# Records from a collection:
****************************************

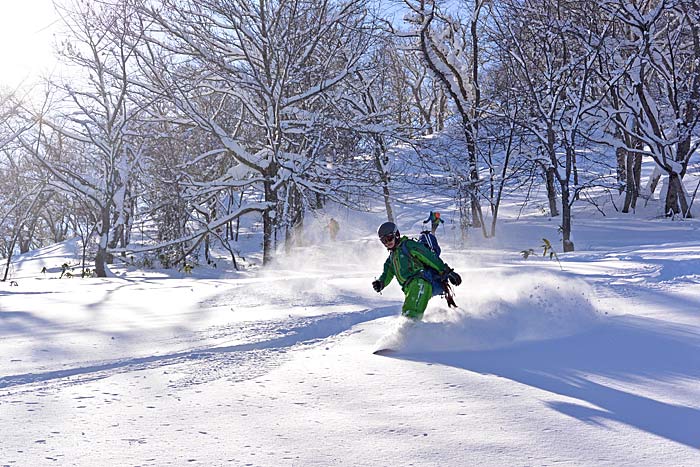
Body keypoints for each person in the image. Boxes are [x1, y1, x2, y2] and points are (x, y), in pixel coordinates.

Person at [372, 221, 462, 320]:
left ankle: (409, 331)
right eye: (383, 241)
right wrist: (381, 283)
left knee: (410, 314)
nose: (387, 242)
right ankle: (427, 328)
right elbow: (386, 274)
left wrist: (447, 271)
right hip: (410, 288)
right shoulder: (391, 259)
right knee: (408, 312)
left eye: (389, 238)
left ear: (396, 235)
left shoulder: (408, 245)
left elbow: (429, 257)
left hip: (421, 282)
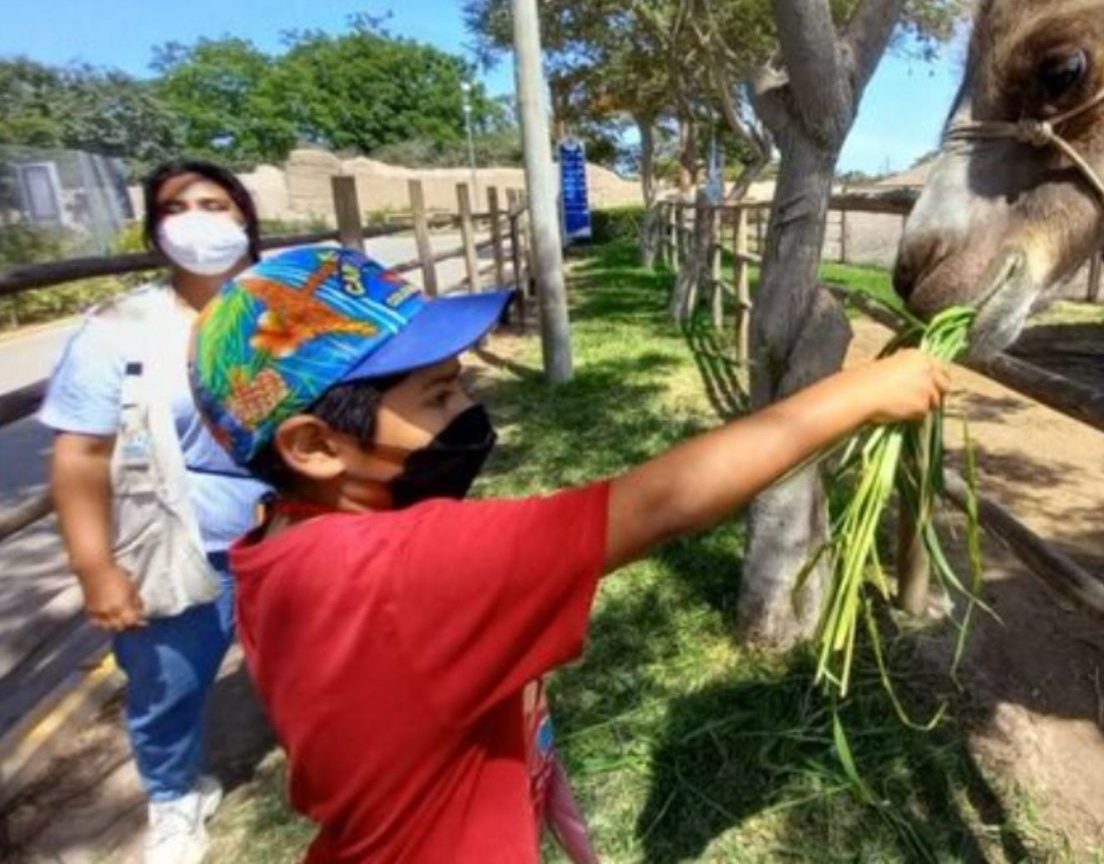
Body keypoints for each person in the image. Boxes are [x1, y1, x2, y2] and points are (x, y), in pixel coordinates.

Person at [187, 246, 948, 863]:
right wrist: (862, 394)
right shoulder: (400, 572)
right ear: (315, 446)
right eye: (440, 396)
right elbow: (659, 505)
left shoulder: (281, 545)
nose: (471, 411)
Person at [43, 160, 271, 864]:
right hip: (173, 543)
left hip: (284, 529)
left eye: (217, 203)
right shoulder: (120, 330)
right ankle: (174, 796)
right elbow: (80, 456)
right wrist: (95, 567)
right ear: (154, 230)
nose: (200, 218)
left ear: (244, 221)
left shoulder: (280, 311)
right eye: (178, 207)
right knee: (166, 686)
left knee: (303, 657)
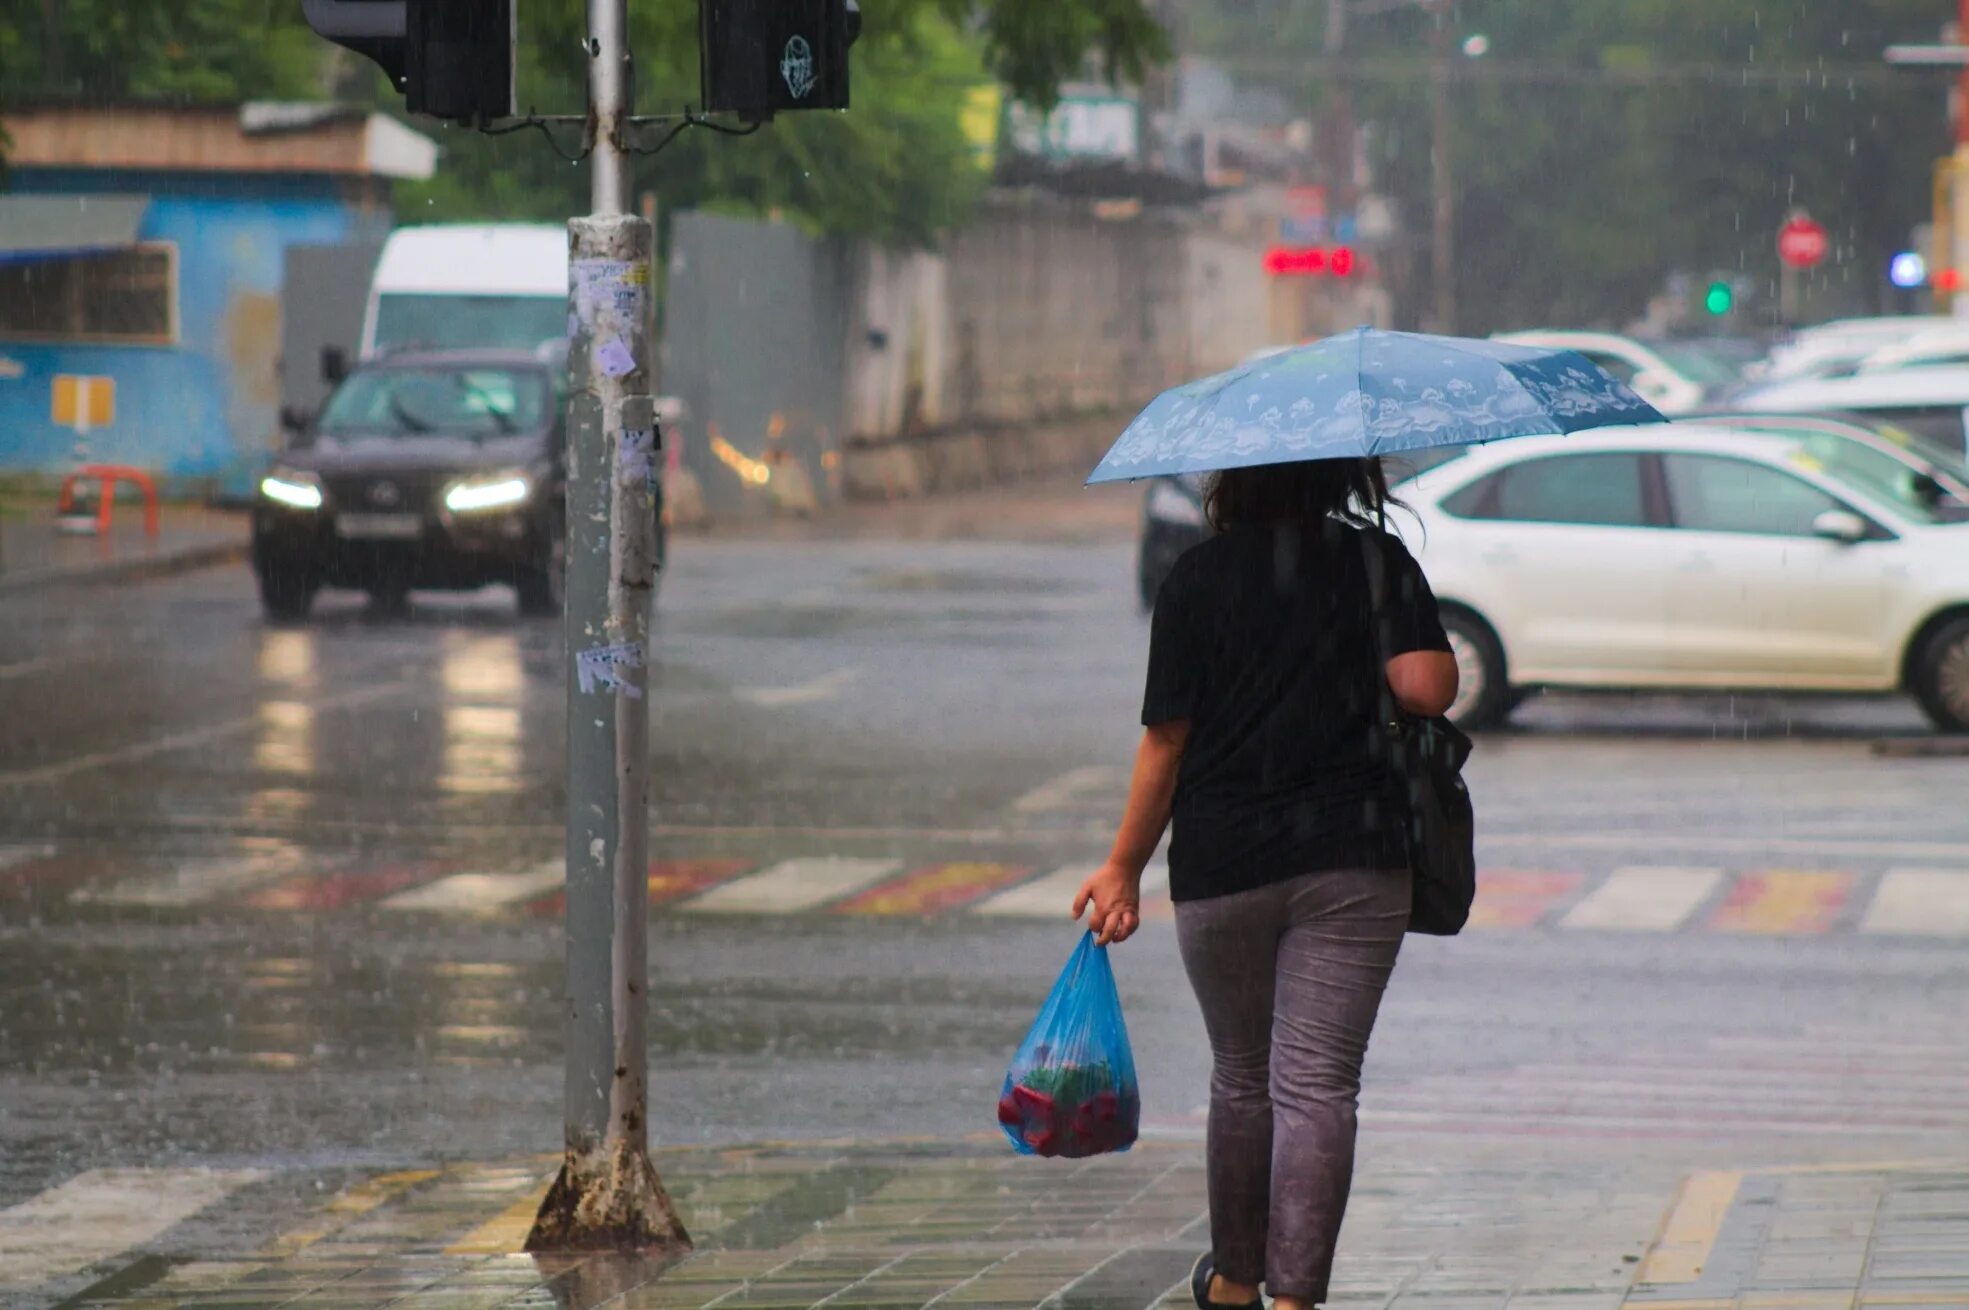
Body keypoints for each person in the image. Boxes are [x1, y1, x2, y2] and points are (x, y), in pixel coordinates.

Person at [1073, 457, 1458, 1310]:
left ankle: (1236, 1282)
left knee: (1242, 1077)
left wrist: (1121, 868)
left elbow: (1165, 741)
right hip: (1351, 853)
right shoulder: (1374, 560)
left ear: (1231, 483)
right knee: (1317, 1083)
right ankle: (1294, 1301)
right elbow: (1425, 689)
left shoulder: (1195, 578)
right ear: (1336, 476)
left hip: (1222, 860)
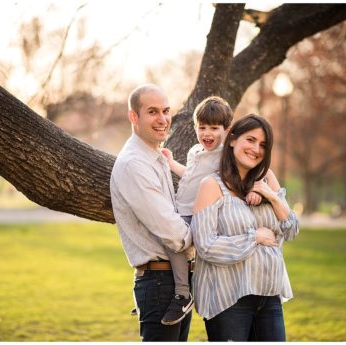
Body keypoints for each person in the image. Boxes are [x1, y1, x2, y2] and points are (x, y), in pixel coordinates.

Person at [156, 96, 281, 325]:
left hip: (199, 213)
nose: (207, 134)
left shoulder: (224, 155)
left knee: (173, 243)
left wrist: (256, 193)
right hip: (181, 209)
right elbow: (191, 176)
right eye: (202, 127)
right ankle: (168, 294)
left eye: (214, 128)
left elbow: (246, 177)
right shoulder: (196, 151)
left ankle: (183, 293)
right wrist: (172, 164)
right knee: (167, 242)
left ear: (228, 130)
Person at [191, 114, 299, 341]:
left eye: (263, 145)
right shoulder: (212, 185)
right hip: (229, 300)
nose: (256, 149)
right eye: (250, 140)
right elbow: (206, 246)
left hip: (269, 298)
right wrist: (254, 237)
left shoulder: (267, 178)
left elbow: (291, 230)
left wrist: (272, 196)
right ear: (232, 140)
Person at [109, 84, 195, 341]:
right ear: (134, 117)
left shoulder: (154, 158)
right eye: (153, 112)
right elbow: (173, 233)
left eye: (166, 111)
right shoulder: (134, 164)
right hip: (160, 283)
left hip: (172, 281)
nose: (163, 119)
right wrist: (209, 241)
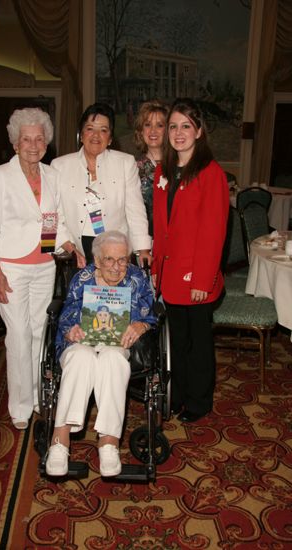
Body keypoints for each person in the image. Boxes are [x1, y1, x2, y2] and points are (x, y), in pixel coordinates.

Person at [0, 107, 72, 431]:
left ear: (46, 142)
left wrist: (67, 244)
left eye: (39, 139)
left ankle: (37, 395)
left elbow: (52, 220)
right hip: (13, 268)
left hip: (43, 266)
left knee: (38, 333)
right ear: (15, 143)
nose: (33, 145)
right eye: (26, 139)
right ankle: (19, 405)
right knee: (18, 335)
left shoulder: (52, 175)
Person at [46, 230, 157, 477]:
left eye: (122, 260)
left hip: (117, 344)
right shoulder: (82, 278)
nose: (117, 268)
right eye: (109, 260)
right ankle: (60, 440)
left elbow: (152, 312)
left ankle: (108, 442)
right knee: (80, 358)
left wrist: (141, 325)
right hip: (81, 342)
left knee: (113, 359)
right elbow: (65, 315)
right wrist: (69, 331)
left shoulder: (137, 278)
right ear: (97, 260)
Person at [151, 98, 229, 423]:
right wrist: (156, 270)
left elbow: (214, 232)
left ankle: (198, 402)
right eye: (173, 126)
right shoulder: (163, 171)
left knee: (198, 346)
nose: (178, 132)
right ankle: (177, 396)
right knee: (175, 342)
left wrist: (201, 280)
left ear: (198, 131)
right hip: (169, 273)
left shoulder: (211, 174)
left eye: (186, 126)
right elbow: (160, 227)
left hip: (196, 278)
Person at [51, 102, 151, 266]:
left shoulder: (125, 163)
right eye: (90, 129)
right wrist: (67, 246)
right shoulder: (59, 166)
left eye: (103, 130)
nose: (96, 135)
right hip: (76, 251)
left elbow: (136, 211)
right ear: (81, 135)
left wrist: (143, 250)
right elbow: (54, 213)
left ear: (110, 138)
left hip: (115, 252)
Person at [134, 101, 169, 236]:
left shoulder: (179, 166)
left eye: (159, 125)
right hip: (142, 240)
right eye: (147, 125)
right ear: (141, 131)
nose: (153, 131)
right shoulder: (131, 168)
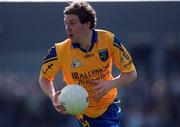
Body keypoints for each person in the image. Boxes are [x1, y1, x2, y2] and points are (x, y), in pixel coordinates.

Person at [39, 1, 137, 127]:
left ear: (87, 24)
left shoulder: (108, 40)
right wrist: (53, 96)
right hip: (81, 110)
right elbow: (44, 78)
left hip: (109, 107)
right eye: (66, 23)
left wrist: (111, 83)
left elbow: (131, 73)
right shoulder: (59, 50)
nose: (67, 28)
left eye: (72, 23)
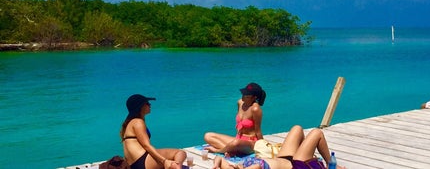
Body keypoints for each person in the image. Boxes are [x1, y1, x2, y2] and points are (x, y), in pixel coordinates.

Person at [211, 125, 345, 169]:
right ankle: (330, 164)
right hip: (295, 166)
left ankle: (308, 156)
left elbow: (218, 159)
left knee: (297, 129)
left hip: (285, 158)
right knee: (317, 133)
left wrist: (216, 165)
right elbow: (257, 167)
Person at [121, 94, 186, 169]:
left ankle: (174, 166)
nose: (150, 105)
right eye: (147, 103)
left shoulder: (130, 123)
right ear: (140, 107)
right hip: (142, 162)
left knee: (171, 159)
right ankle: (177, 167)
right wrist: (164, 161)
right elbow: (146, 145)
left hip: (134, 164)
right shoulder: (138, 122)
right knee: (180, 153)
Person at [205, 82, 267, 156]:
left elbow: (258, 131)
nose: (243, 97)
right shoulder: (240, 103)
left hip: (251, 143)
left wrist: (264, 147)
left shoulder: (255, 109)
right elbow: (239, 122)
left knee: (235, 143)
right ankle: (229, 150)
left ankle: (219, 150)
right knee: (208, 136)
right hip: (239, 138)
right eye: (243, 94)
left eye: (246, 96)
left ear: (255, 97)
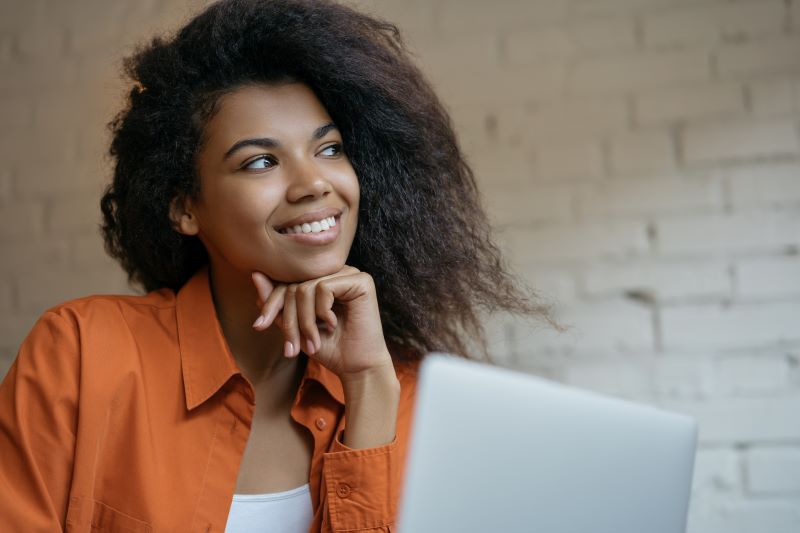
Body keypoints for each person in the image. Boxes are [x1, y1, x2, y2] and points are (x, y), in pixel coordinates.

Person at [0, 0, 555, 531]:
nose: (314, 182)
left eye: (330, 149)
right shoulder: (81, 354)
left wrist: (366, 386)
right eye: (261, 161)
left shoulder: (406, 396)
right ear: (184, 207)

****************************************

# WORK TO COMPLETE:
Once the pictures are removed, print all the remaining data exactly as it stands.

# RESPONSE AREA:
Body keypoints for each person in the image. Boxes are [x1, y1, x2, y2] and points are (x, y), in pixel coordinates.

Person at [372, 221, 462, 320]:
left ankle: (409, 331)
right eye: (383, 241)
right wrist: (381, 283)
left knee: (410, 314)
nose: (387, 242)
right ankle: (427, 328)
right elbow: (386, 274)
left wrist: (447, 271)
right hip: (410, 288)
right shoulder: (391, 259)
right knee: (408, 312)
left eye: (389, 238)
left ear: (396, 235)
left shoulder: (408, 245)
left elbow: (429, 257)
left hip: (421, 282)
Body keypoints for each person in the image. Boxes are [x1, y1, x2, y2] and points are (x, y), in pixel coordinates.

Person at [187, 246, 948, 863]:
right wrist: (862, 394)
right shoulder: (400, 572)
right ear: (315, 446)
right eye: (440, 396)
right elbow: (659, 505)
left shoulder: (281, 545)
nose: (471, 411)
Person at [43, 160, 271, 864]:
right hip: (173, 543)
left hip: (284, 529)
left eye: (217, 203)
right shoulder: (120, 330)
right ankle: (174, 796)
right elbow: (80, 456)
right wrist: (95, 567)
right ear: (154, 230)
nose: (200, 218)
left ear: (244, 221)
left shoulder: (280, 311)
right eye: (178, 207)
right knee: (166, 686)
left knee: (303, 657)
Body keypoints for each person in the image. Boxes are [x1, y1, x2, y2] and points are (x, y), in pixel coordinates.

Person at [1073, 457, 1458, 1310]:
left ankle: (1236, 1282)
left knee: (1242, 1077)
left wrist: (1121, 868)
left elbow: (1165, 741)
right hip: (1351, 853)
right shoulder: (1374, 560)
left ear: (1231, 483)
right knee: (1317, 1083)
right ankle: (1294, 1301)
right elbow: (1425, 689)
left shoulder: (1195, 578)
right ear: (1336, 476)
left hip: (1222, 860)
Body keypoints for each person in the image. Boxes are [x1, y1, x2, y2] and points are (x, y), in pixel coordinates.

Person at [156, 96, 281, 325]:
left hip: (199, 213)
nose: (207, 134)
left shoulder: (224, 155)
left knee: (173, 243)
left wrist: (256, 193)
right hip: (181, 209)
right elbow: (191, 176)
right eye: (202, 127)
right ankle: (168, 294)
left eye: (214, 128)
left elbow: (246, 177)
right shoulder: (196, 151)
left ankle: (183, 293)
right wrist: (172, 164)
right knee: (167, 242)
left ear: (228, 130)
Person at [191, 114, 299, 341]:
left eye: (263, 145)
right shoulder: (212, 185)
right hip: (229, 300)
nose: (256, 149)
right eye: (250, 140)
right elbow: (206, 246)
left hip: (269, 298)
right wrist: (254, 237)
left shoulder: (267, 178)
left elbow: (291, 230)
left wrist: (272, 196)
right ear: (232, 140)
Person at [109, 84, 195, 341]:
right ear: (134, 117)
left shoulder: (154, 158)
right eye: (153, 112)
right elbow: (173, 233)
left eye: (166, 111)
right shoulder: (134, 164)
right hip: (160, 283)
left hip: (172, 281)
nose: (163, 119)
right wrist: (209, 241)
Body keypoints for each person in the image. Boxes are [x1, y1, x2, y2] and points are (x, y), in pixel coordinates.

Person at [0, 107, 72, 431]:
left ear: (46, 142)
left wrist: (67, 244)
left eye: (39, 139)
left ankle: (37, 395)
left elbow: (52, 220)
right hip: (13, 268)
left hip: (43, 266)
left knee: (38, 333)
right ear: (15, 143)
nose: (33, 145)
right eye: (26, 139)
right ankle: (19, 405)
right knee: (18, 335)
left shoulder: (52, 175)
Person at [46, 230, 157, 477]:
left eye: (122, 260)
left hip: (117, 344)
right shoulder: (82, 278)
nose: (117, 268)
right eye: (109, 260)
right ankle: (60, 440)
left elbow: (152, 312)
left ankle: (108, 442)
right knee: (80, 358)
left wrist: (141, 325)
right hip: (81, 342)
left knee: (113, 359)
right elbow: (65, 315)
right wrist: (69, 331)
left shoulder: (137, 278)
right ear: (97, 260)
Person at [151, 98, 229, 423]:
right wrist: (156, 270)
left elbow: (214, 232)
left ankle: (198, 402)
right eye: (173, 126)
right shoulder: (163, 171)
left knee: (198, 346)
nose: (178, 132)
right ankle: (177, 396)
right knee: (175, 342)
left wrist: (201, 280)
left ear: (198, 131)
right hip: (169, 273)
left shoulder: (211, 174)
left eye: (186, 126)
right elbow: (160, 227)
left hip: (196, 278)
Person at [51, 102, 151, 266]:
left shoulder: (125, 163)
right eye: (90, 129)
right wrist: (67, 246)
right shoulder: (59, 166)
left eye: (103, 130)
nose: (96, 135)
right hip: (76, 251)
left elbow: (136, 211)
right ear: (81, 135)
left wrist: (143, 250)
right elbow: (54, 213)
left ear: (110, 138)
left hip: (115, 252)
Person at [134, 101, 169, 236]:
left shoulder: (179, 166)
left eye: (159, 125)
right hip: (142, 240)
right eye: (147, 125)
right ear: (141, 131)
nose: (153, 131)
right shoulder: (131, 168)
Body keypoints for each person in the image. Boxes are [x1, y1, x2, y2] and points are (x, y), in pixel coordinates.

Person at [39, 1, 137, 127]:
left ear: (87, 24)
left shoulder: (108, 40)
right wrist: (53, 96)
right hip: (81, 110)
right elbow: (44, 78)
left hip: (109, 107)
right eye: (66, 23)
left wrist: (111, 83)
left elbow: (131, 73)
right shoulder: (59, 50)
nose: (67, 28)
left eye: (72, 23)
Body keypoints for each person in the image. Boxes are [x1, y1, x2, y2] and points are (x, y), in pixel coordinates.

Person at [211, 125, 345, 169]:
right ankle: (330, 164)
right hip: (295, 166)
left ankle: (308, 156)
left elbow: (218, 159)
left knee: (297, 129)
left hip: (285, 158)
right knee: (317, 133)
left wrist: (216, 165)
right elbow: (257, 167)
Person at [121, 94, 186, 169]:
left ankle: (174, 166)
nose: (150, 105)
right eye: (147, 103)
left shoulder: (130, 123)
right ear: (140, 107)
right hip: (142, 162)
left knee: (171, 159)
right ankle: (177, 167)
right wrist: (164, 161)
right elbow: (146, 145)
left hip: (134, 164)
right shoulder: (138, 122)
right knee: (180, 153)
Person at [205, 82, 267, 156]:
left elbow: (258, 131)
nose: (243, 97)
right shoulder: (240, 103)
left hip: (251, 143)
left wrist: (264, 147)
left shoulder: (255, 109)
right elbow: (239, 122)
left knee: (235, 143)
right ankle: (229, 150)
left ankle: (219, 150)
right knee: (208, 136)
right hip: (239, 138)
right eye: (243, 94)
left eye: (246, 96)
left ear: (255, 97)
Body keypoints for each person in the image. Boxes are [x1, y1, x2, y2] and points are (x, y), in pixel coordinates.

Person at [0, 0, 555, 531]:
nose: (314, 182)
left eye: (330, 149)
right shoulder: (81, 354)
left wrist: (366, 386)
right eye: (261, 161)
left shoulder: (406, 396)
right ear: (184, 207)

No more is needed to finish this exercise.